## Work order
From the data that follows, print exactly the lines starting at the one containing "Reiss v Ironhawk Ltd [2018] UKUT 311 (LC)" and ending at the one containing "LRHUDA 1993, Sch"; include both of them and nothing more.

Raw data START

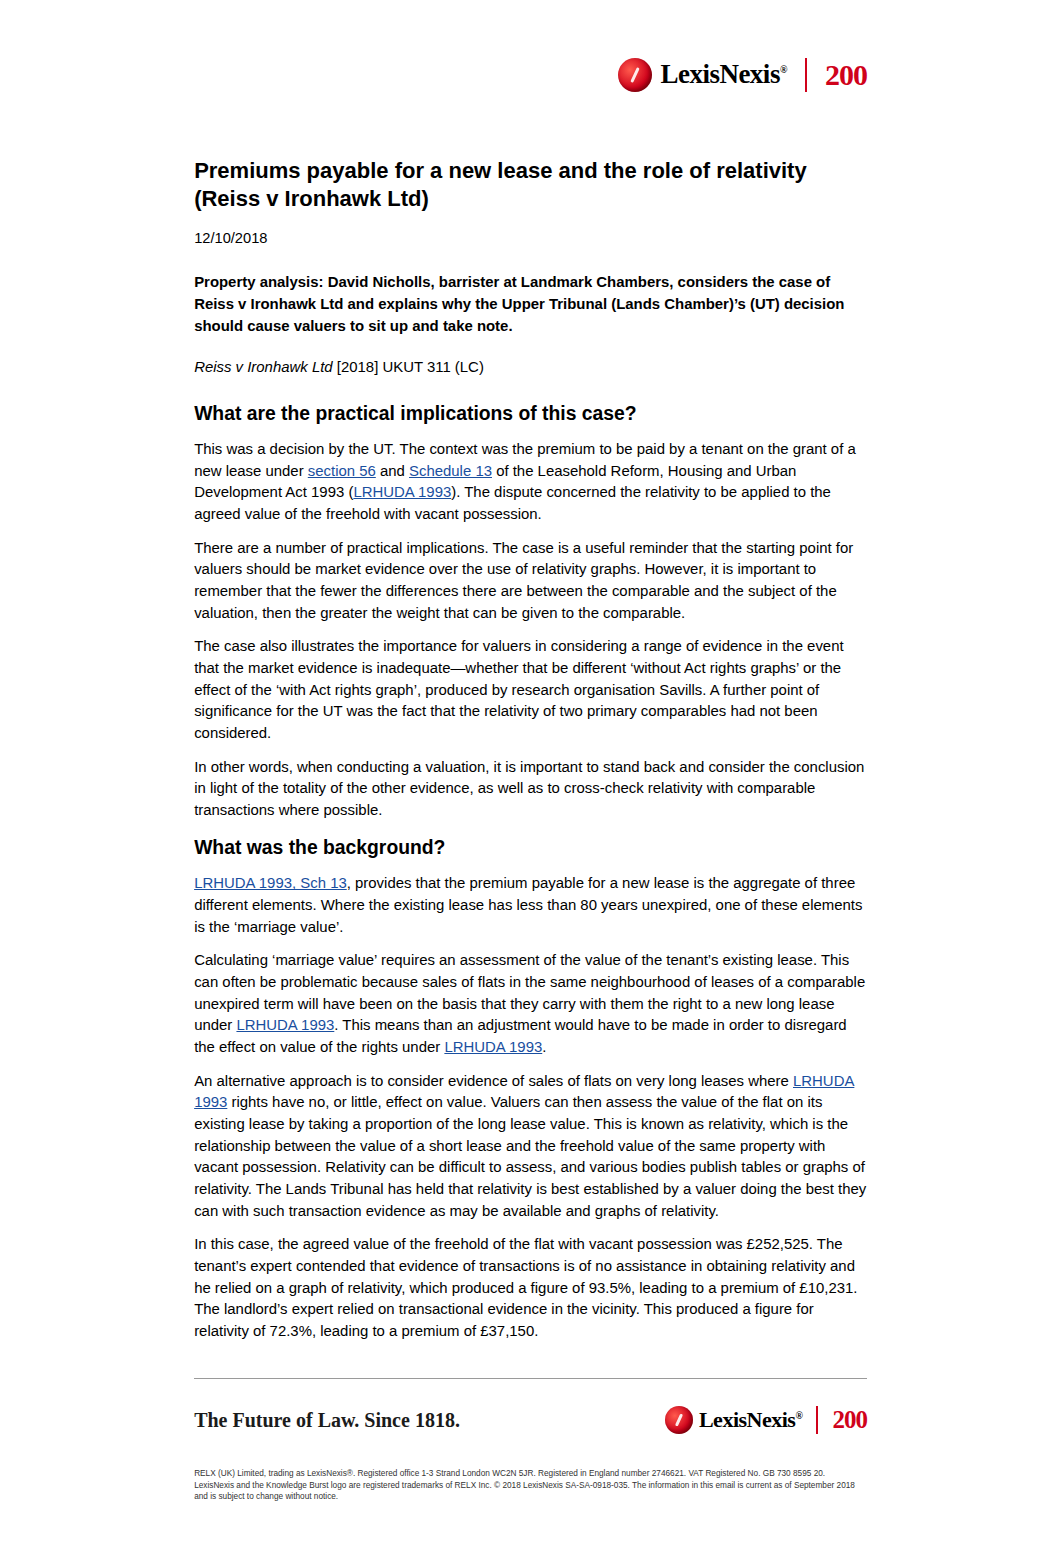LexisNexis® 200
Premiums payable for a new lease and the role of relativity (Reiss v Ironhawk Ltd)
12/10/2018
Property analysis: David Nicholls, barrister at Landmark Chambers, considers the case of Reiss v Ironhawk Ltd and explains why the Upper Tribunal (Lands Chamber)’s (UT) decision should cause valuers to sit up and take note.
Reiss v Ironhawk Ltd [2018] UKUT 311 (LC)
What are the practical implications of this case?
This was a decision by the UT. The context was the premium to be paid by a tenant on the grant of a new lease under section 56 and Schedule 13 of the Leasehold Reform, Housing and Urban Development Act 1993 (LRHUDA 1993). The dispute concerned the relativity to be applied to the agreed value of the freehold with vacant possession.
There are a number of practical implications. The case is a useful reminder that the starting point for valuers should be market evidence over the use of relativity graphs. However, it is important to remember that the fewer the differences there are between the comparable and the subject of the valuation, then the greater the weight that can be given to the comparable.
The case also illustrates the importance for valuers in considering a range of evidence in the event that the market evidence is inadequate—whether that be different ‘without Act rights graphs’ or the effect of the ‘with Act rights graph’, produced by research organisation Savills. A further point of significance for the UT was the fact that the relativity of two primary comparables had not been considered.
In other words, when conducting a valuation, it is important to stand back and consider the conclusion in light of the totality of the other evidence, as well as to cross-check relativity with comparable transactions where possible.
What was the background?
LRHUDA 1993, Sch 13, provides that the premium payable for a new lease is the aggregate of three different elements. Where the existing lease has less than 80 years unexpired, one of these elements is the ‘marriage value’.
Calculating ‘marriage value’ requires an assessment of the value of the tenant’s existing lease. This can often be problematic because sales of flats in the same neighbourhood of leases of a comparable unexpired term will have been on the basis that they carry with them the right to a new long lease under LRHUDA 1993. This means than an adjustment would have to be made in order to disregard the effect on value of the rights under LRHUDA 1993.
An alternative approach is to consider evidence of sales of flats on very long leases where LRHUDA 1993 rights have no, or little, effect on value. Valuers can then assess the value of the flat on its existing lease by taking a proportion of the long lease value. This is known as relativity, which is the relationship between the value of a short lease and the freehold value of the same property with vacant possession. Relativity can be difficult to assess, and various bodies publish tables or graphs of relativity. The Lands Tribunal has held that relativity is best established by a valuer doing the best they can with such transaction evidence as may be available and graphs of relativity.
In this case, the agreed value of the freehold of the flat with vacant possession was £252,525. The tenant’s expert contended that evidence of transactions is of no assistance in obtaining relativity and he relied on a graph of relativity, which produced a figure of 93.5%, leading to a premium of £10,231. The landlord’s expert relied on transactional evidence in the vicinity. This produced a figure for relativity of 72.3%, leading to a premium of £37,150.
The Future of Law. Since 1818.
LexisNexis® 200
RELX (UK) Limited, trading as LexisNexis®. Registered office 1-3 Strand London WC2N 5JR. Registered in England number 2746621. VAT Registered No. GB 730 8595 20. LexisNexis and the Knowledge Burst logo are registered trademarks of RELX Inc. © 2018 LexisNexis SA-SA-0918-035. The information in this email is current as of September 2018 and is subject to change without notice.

Raw data END

## Task solution
Reiss v Ironhawk Ltd [2018] UKUT 311 (LC)
What are the practical implications of this case?
This was a decision by the UT. The context was the premium to be paid by a tenant on the grant of a new lease under section 56 and Schedule 13 of the Leasehold Reform, Housing and Urban Development Act 1993 (LRHUDA 1993). The dispute concerned the relativity to be applied to the agreed value of the freehold with vacant possession.
There are a number of practical implications. The case is a useful reminder that the starting point for valuers should be market evidence over the use of relativity graphs. However, it is important to remember that the fewer the differences there are between the comparable and the subject of the valuation, then the greater the weight that can be given to the comparable.
The case also illustrates the importance for valuers in considering a range of evidence in the event that the market evidence is inadequate—whether that be different ‘without Act rights graphs’ or the effect of the ‘with Act rights graph’, produced by research organisation Savills. A further point of significance for the UT was the fact that the relativity of two primary comparables had not been considered.
In other words, when conducting a valuation, it is important to stand back and consider the conclusion in light of the totality of the other evidence, as well as to cross-check relativity with comparable transactions where possible.
What was the background?
LRHUDA 1993, Sch 13, provides that the premium payable for a new lease is the aggregate of three different elements. Where the existing lease has less than 80 years unexpired, one of these elements is the ‘marriage value’.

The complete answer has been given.